Melbourne’s equivalent is the Midsumma Festival, which goes on for 22 days spread over January and February. Other notable LGBTQ events in Australia include Pride in the Park Perth, Wagga Mardi Gras, Broome Pride, ChillOut Daylesford, the Big Gay Day Brisbane in March and the awesome Broken Heels Festival in September.
Gay travel to Australia
Our ultimate gay Aussie fantasy is to rent a dramatic pink camper and pay homage to Priscilla, travelling across the Australian Outback from Sydney to Alice Springs and spread fabuloussness across the country.
Other touristic highlights for gay travellers to Australia (beyond Mardi Gras of course!) include The Great Barrier Reef for world-class diving, the Sydney Opera House, Sydney Harbour Bridge, the Great Ocean Road and the Uluru-Kata Tjuta National Park.
Did you know? Australia is soooo gay that it even secured itself a spot in the annual Eurovision Songcontest. Check out the for the reason behind this quirky decision, which whether or not you agree with it, we LOVE it and warmly welcome them into our big gay European arms!
LGBTQ rights in Taiwan
Taiwan legalized homosexuality in…oh it was never illegal! From 2002, Taiwan began to introduce anti-discrimination laws beginning with the right for LGB people (ie not transgender people) to openly serve in the military. Despite the army ban for transgender people, Taiwan has introduced comprehensive laws relating to hate crimes, indirect discrimination and more.

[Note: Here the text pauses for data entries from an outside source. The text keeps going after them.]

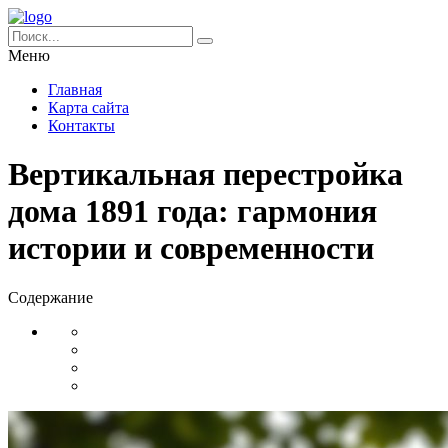
Меню
Главная
Карта сайта
Контакты
Вертикальная перестройка
дома 1891 года: гармония
истории и современности
Содержание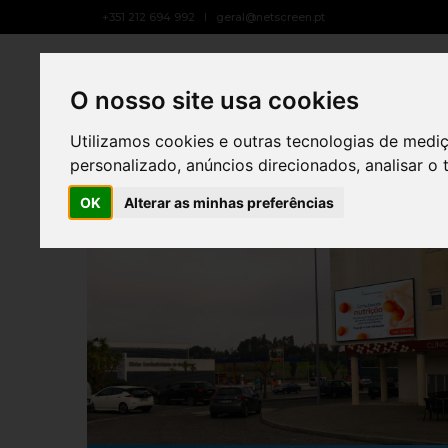
+351 212 694 992
geral@netscreen.pt
LED WALL
SOBRE NÓS
O nosso site usa cookies
Utilizamos cookies e outras tecnologias de medi
personalizado, anúncios direcionados, analisar o 
OK
Alterar as minhas preferências
FARMÁCIA CENTRAL DO CARTAXO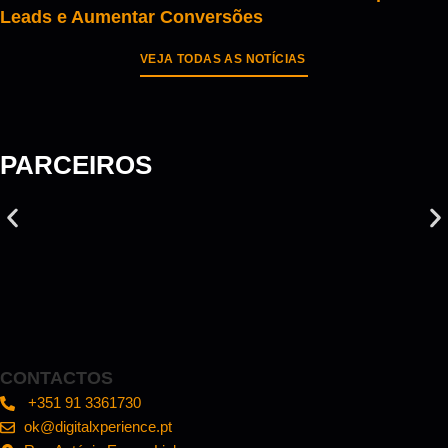
Leads e Aumentar Conversões
VEJA TODAS AS NOTÍCIAS
PARCEIROS
CONTACTOS
+351 91 3361730
ok@digitalxperience.pt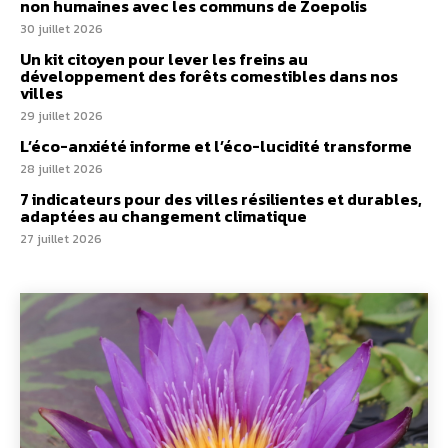
non humaines avec les communs de Zoepolis
30 juillet 2026
Un kit citoyen pour lever les freins au
développement des forêts comestibles dans nos
villes
29 juillet 2026
L’éco-anxiété informe et l’éco-lucidité transforme
28 juillet 2026
7 indicateurs pour des villes résilientes et durables,
adaptées au changement climatique
27 juillet 2026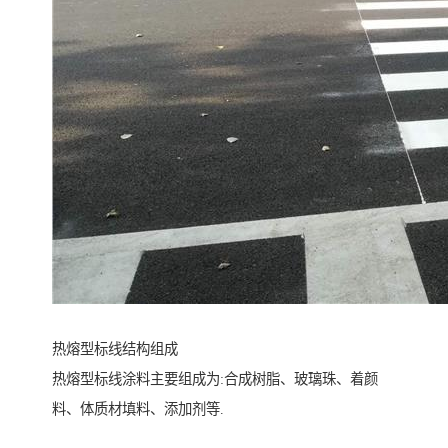
热熔型标线结构组成
热熔型标线涂料主要组成为:合成树脂、玻璃珠、着颜
料、体质材填料、添加剂等.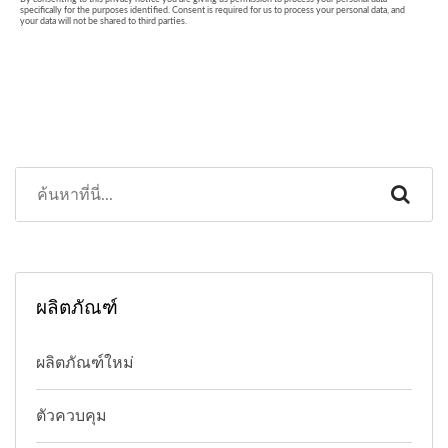
ผลิตภัณฑ์
ผลิตภัณฑ์ใหม่
ตัวควบคุม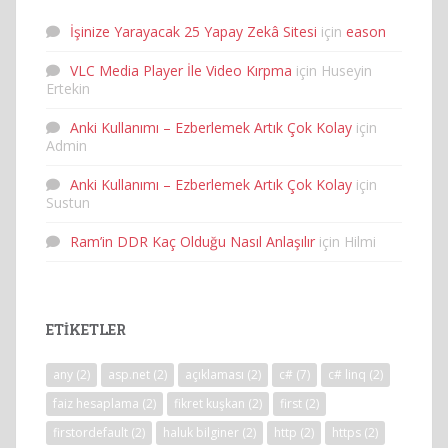
İşinize Yarayacak 25 Yapay Zekâ Sitesi
için
eason
VLC Media Player İle Video Kırpma
için
Huseyin
Ertekin
Anki Kullanımı – Ezberlemek Artık Çok Kolay
için
Admin
Anki Kullanımı – Ezberlemek Artık Çok Kolay
için
Sustun
Ram’in DDR Kaç Olduğu Nasıl Anlaşılır
için
Hilmi
ETIKETLER
any
(2)
asp.net
(2)
açıklaması
(2)
c#
(7)
c# linq
(2)
faiz hesaplama
(2)
fikret kuşkan
(2)
first
(2)
firstordefault
(2)
haluk bilginer
(2)
http
(2)
https
(2)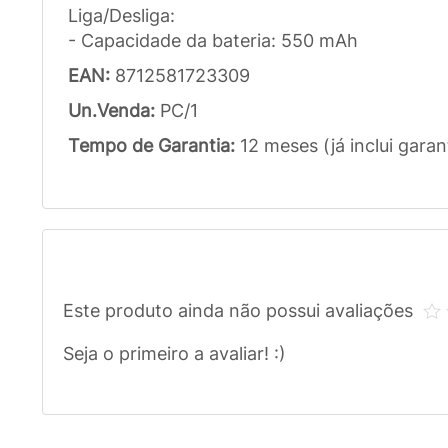
Liga/Desliga:
- Capacidade da bateria: 550 mAh
EAN:
8712581723309
Un.Venda:
PC/1
Tempo de Garantia:
12 meses (já inclui garan
Este produto ainda não possui avaliações
Seja o primeiro a avaliar! :)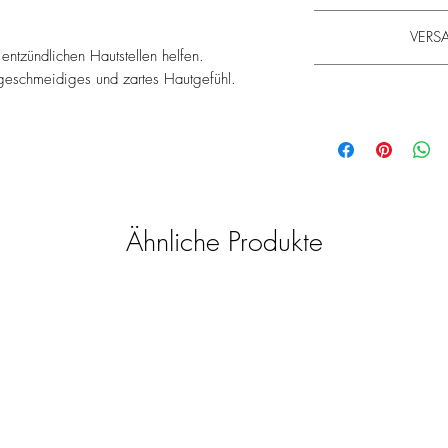
Auf die gereinigte
VERSA
entzündlichen Hautstellen helfen.
Die Lieferzeit betr
 geschmeidiges und zartes Hautgefühl.
Erfahren Sie 
Bitte beachten Sie
Bitte beachten Sie
beträgt. Wir bitten um
beträgt. Wir bitten um
bearbeitet und ver
bearbeitet und ver
minimum 20€. Die Hin
minimum 20€. Die Hin
auf un
auf un
Ähnliche Produkte
Allgemeine Hinweis
Wir möchten Ihnen nur
wählen unser So
Wir sind bemüht, al
Aktualität zu überpr
den Herstellern üb
Vollständigkeit der P
Veran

Taiwan is most famous for becoming the first place in Asia to legalize gay marriage in 2019. Taiwan is also positioning itself to become a transgender haven by introducing a third gender option on all ID documents in late 2020.
The gay scene in Taiwan
Ximen in Taipei is the main gay scene with loads of gay bars clustered together. There are more gay places dotted around the city but the bulk is around Ximen’s gay neighborhood. Other cities in Taiwan have a few gay scenes, but nothing on par with Ximen. Read more about what gay life in Taiwan is like in our .
Gay events in Taiwan
Taipei Pride is not only the main LGBTQ event in Taiwan, but the largest in all of Asia attracting around 200,000 people! It takes place in October and includes a number of other gay parties like Formosa and the WOW Pool Party. Other cities in Taiwan host smaller, more local Pride events, in particular Kaohsiung City and Taichung City Pride.
Gay travel to Taiwan
Taiwan is a foodie destination! If, like us, you love Asian food, Taiwan is a place you need to visit. Other touristic highlights in Taiwan include the Taipei 101, Taroko National Park, the Sun Moon Lake, the Yushan National Park, the Rainbow Village in Taichung City, and of course the food – check out the Shilin Night Market in Taipei for example!
As a gay couple travelling in Taiwan, we loved it. We felt so welcomed everywhere. We can totally understand why it is regarded as such a pink haven in Asia. The Taiwanese are very open-minded and tolerant, easily topping our list of the most gay-friendly countries in Asia.
Did you know? Taiwan is so gay, it even has a gay god with its own temple! The Rabbit Gay Temple was built to commemorate Tu’er Shen (The Rabbit God) who manages the love and relationships between gay partners helps those looking for love. It was founded in 2006 by Lu Wei-ming and as far as we are aware, it is the world’s only shrine for an LGBTQ god.